9.7 Successors & Assigns. This Agreement binds and benefits the Parties and their respective successors and permitted assigns.
9.8 Construction. The Parties participated jointly in the drafting; ambiguities shall not be construed against either Party.
10. EXECUTION BLOCK
IN WITNESS WHEREOF, the Parties have executed this Agreement as of the Effective Date.
| PLAINTIFF / RELEASOR | DEFENDANT / RELEASEE |
|---|---|
| [NAME] | [NAME / TITLE] |
| Date: __ | Date: __ |
[OPTIONAL NOTARIZATION BLOCK – use if required for structured settlements or minor approvals]
State of Idaho )
County of ______) ss.
On this ___ day of __, 20, before me, the undersigned, a Notary Public in and for said state, personally appeared [NAME], known to me to be the person whose name is subscribed to this instrument, and acknowledged that he/she executed the same for the purposes therein contained.

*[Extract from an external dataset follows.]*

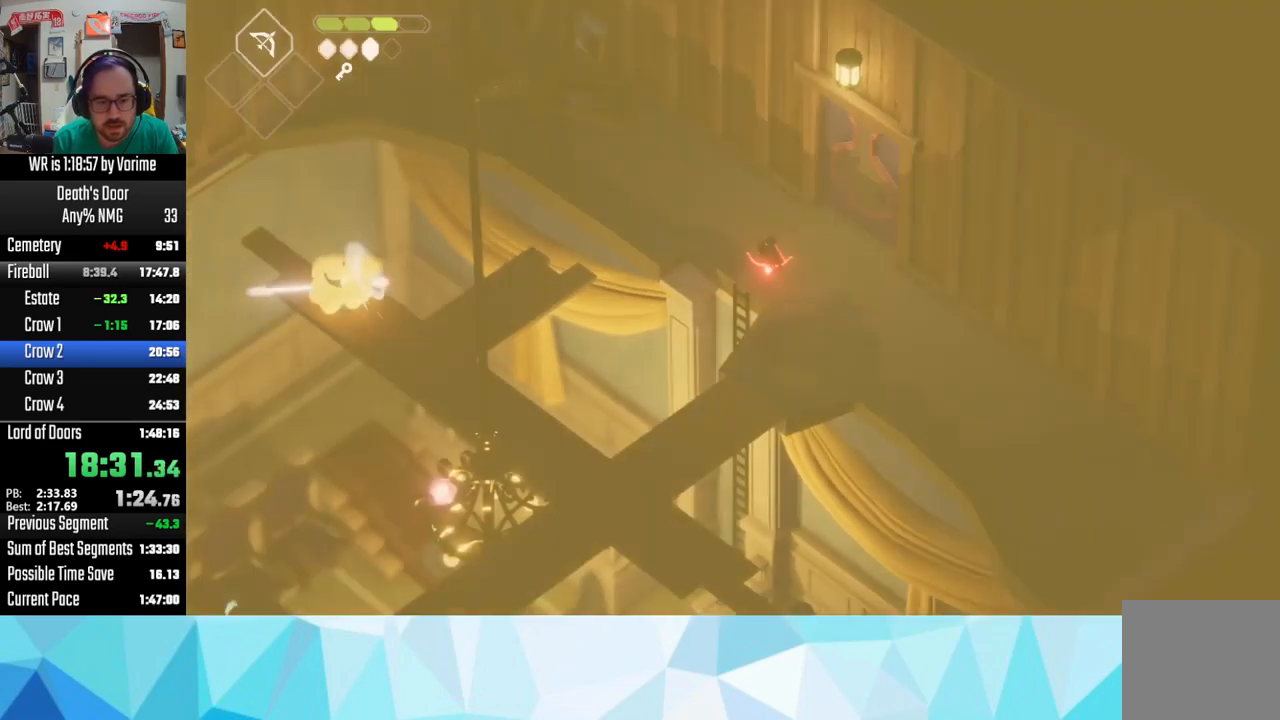
{"buttons": [], "left_stick": "down-right", "right_stick": "center", "button_events": [[300, "CIRCLE", "up"], [367, "L3", "up"], [383, "L2", "up"]]}
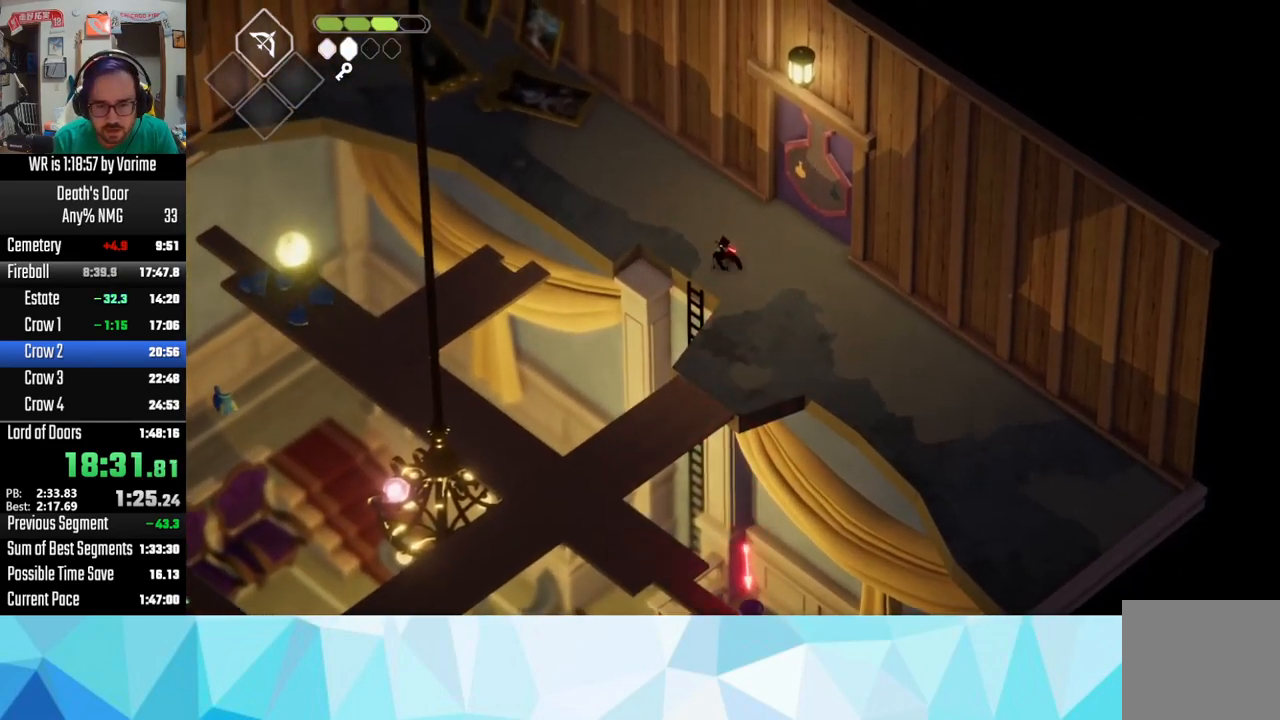
{"buttons": [], "left_stick": "down-left", "right_stick": "center", "button_events": [[117, "L3", "down"], [483, "L3", "up"]]}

My commission expires: _______
Notary Public
[// GUIDANCE:
-
Minor Settlement Approval – If Releasor is a minor, insert language conditioning effectiveness on “entry of an order approving this settlement by the [Idaho District Court, Juvenile Division]” and attach the proposed petition for approval as Exhibit A.
-
Release Enforceability – Idaho courts require clear, conspicuous language to waive unknown or future claims. The broad language in §5.1(a) is intentionally bold and unconditional; maintain all-caps or bold formatting when finalizing for signature.
-
Structured Settlement Rules – For any periodic payment plan, attach (i) the annuity contract, (ii) qualified assignment documentation, and (iii) an affidavit of compliance with the Idaho Structured Settlement Protection Act as exhibits.
-
Medicare Compliance – If Releasor is or may become a Medicare beneficiary, consider adding a Medicare Set-Aside Allocation (MSA) provision and submission requirements.
-
Liens – Verify and list known lienholders in a schedule; require Releasor’s counsel to issue payoff letters prior to disbursement.
-
Service Providers – Coordinate with claims administrators and annuity brokers early to confirm funding timelines that satisfy the Payment Deadline.